Please copy the lines of all the records below without changing anything, and leave the pictures out of your answer.

── Exercise data

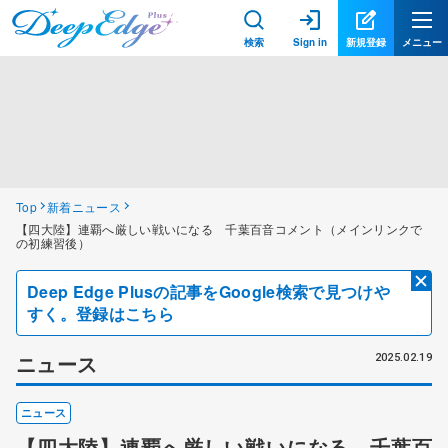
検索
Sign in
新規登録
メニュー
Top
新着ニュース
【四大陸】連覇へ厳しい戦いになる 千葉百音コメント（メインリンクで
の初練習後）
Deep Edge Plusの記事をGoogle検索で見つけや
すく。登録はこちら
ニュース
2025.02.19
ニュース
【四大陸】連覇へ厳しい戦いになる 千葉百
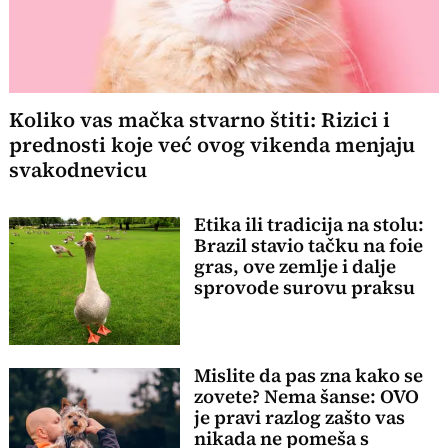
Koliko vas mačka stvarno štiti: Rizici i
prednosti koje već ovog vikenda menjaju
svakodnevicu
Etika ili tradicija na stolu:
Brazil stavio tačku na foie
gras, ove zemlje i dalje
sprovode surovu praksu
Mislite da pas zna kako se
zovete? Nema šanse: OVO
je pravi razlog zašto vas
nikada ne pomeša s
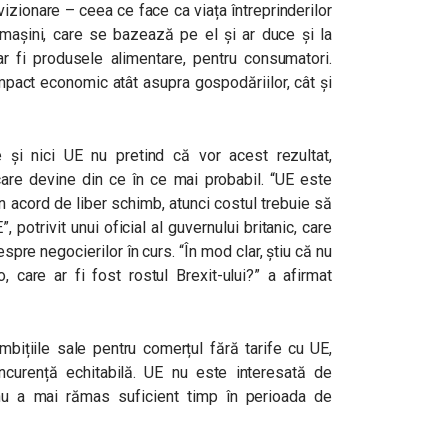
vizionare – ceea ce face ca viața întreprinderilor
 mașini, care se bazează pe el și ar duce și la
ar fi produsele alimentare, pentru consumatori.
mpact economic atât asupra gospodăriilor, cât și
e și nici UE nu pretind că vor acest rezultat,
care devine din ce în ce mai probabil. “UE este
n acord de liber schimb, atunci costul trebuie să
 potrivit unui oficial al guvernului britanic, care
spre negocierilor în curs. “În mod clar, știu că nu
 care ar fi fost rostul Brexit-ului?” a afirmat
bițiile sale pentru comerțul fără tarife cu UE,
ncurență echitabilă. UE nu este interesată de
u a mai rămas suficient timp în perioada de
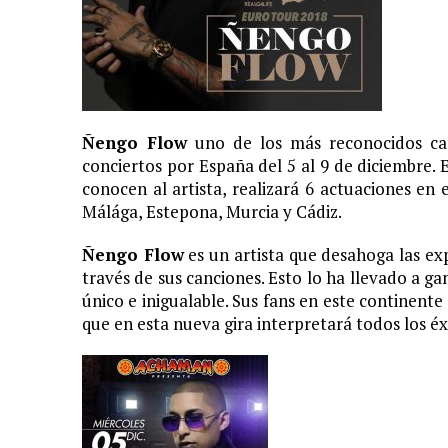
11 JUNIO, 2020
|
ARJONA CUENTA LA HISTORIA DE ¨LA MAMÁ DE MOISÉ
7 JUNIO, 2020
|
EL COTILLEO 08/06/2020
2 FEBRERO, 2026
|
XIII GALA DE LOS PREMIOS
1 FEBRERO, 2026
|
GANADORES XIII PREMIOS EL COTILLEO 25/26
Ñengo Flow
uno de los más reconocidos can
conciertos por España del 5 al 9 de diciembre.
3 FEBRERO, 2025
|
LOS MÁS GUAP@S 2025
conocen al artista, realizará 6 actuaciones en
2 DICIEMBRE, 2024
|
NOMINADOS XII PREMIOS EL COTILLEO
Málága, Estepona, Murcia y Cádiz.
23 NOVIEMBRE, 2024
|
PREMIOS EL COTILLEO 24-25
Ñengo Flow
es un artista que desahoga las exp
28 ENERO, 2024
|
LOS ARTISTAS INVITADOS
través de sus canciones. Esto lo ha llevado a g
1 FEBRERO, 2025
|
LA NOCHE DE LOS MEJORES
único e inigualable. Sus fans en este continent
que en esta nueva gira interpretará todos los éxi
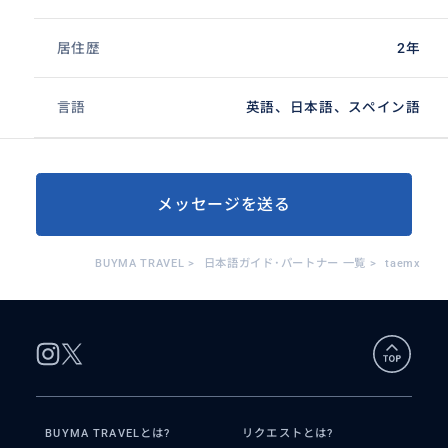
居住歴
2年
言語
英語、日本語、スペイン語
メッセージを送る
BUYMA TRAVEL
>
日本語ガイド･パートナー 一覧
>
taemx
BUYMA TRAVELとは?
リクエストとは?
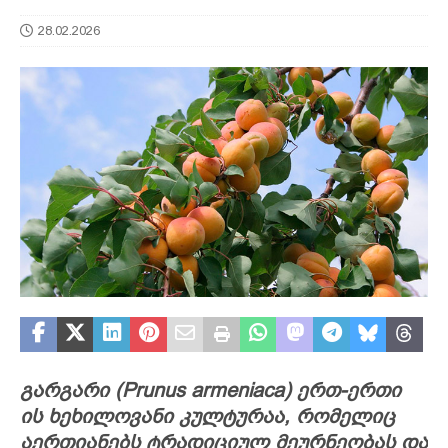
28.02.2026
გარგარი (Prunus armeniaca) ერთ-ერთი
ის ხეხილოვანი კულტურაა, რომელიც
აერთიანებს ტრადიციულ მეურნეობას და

────

* [Solution to the problem]:
検索
Sign in
新規登録
メニュー
Top
新着ニュース
【四大陸】連覇へ厳しい戦いになる 千葉百音コメント（メインリンクで
の初練習後）
Deep Edge Plusの記事をGoogle検索で見つけや
すく。登録はこちら
ニュース
2025.02.19
ニュース
【四大陸】連覇へ厳しい戦いになる 千葉百
Koliko vas mačka stvarno štiti: Rizici i
prednosti koje već ovog vikenda menjaju
svakodnevicu
Etika ili tradicija na stolu:
Brazil stavio tačku na foie
gras, ove zemlje i dalje
sprovode surovu praksu
Mislite da pas zna kako se
zovete? Nema šanse: OVO
je pravi razlog zašto vas
nikada ne pomeša s
vizionare – ceea ce face ca viața întreprinderilor
 mașini, care se bazează pe el și ar duce și la
ar fi produsele alimentare, pentru consumatori.
mpact economic atât asupra gospodăriilor, cât și
e și nici UE nu pretind că vor acest rezultat,
care devine din ce în ce mai probabil. “UE este
n acord de liber schimb, atunci costul trebuie să
 potrivit unui oficial al guvernului britanic, care
spre negocierilor în curs. “În mod clar, știu că nu
 care ar fi fost rostul Brexit-ului?” a afirmat
bițiile sale pentru comerțul fără tarife cu UE,
ncurență echitabilă. UE nu este interesată de
u a mai rămas suficient timp în perioada de
11 JUNIO, 2020
|
ARJONA CUENTA LA HISTORIA DE ¨LA MAMÁ DE MOISÉ
7 JUNIO, 2020
|
EL COTILLEO 08/06/2020
2 FEBRERO, 2026
|
XIII GALA DE LOS PREMIOS
1 FEBRERO, 2026
|
GANADORES XIII PREMIOS EL COTILLEO 25/26
Ñengo Flow
uno de los más reconocidos can
conciertos por España del 5 al 9 de diciembre.
3 FEBRERO, 2025
|
LOS MÁS GUAP@S 2025
conocen al artista, realizará 6 actuaciones en
2 DICIEMBRE, 2024
|
NOMINADOS XII PREMIOS EL COTILLEO
Málága, Estepona, Murcia y Cádiz.
23 NOVIEMBRE, 2024
|
PREMIOS EL COTILLEO 24-25
Ñengo Flow
es un artista que desahoga las exp
28 ENERO, 2024
|
LOS ARTISTAS INVITADOS
través de sus canciones. Esto lo ha llevado a g
1 FEBRERO, 2025
|
LA NOCHE DE LOS MEJORES
único e inigualable. Sus fans en este continent
que en esta nueva gira interpretará todos los éxi
居住歴
2年
言語
英語、日本語、スペイン語
メッセージを送る
BUYMA TRAVEL
>
日本語ガイド･パートナー 一覧
>
taemx
BUYMA TRAVELとは?
リクエストとは?
28.02.2026
გარგარი (Prunus armeniaca) ერთ-ერთი
ის ხეხილოვანი კულტურაა, რომელიც
აერთიანებს ტრადიციულ მეურნეობას და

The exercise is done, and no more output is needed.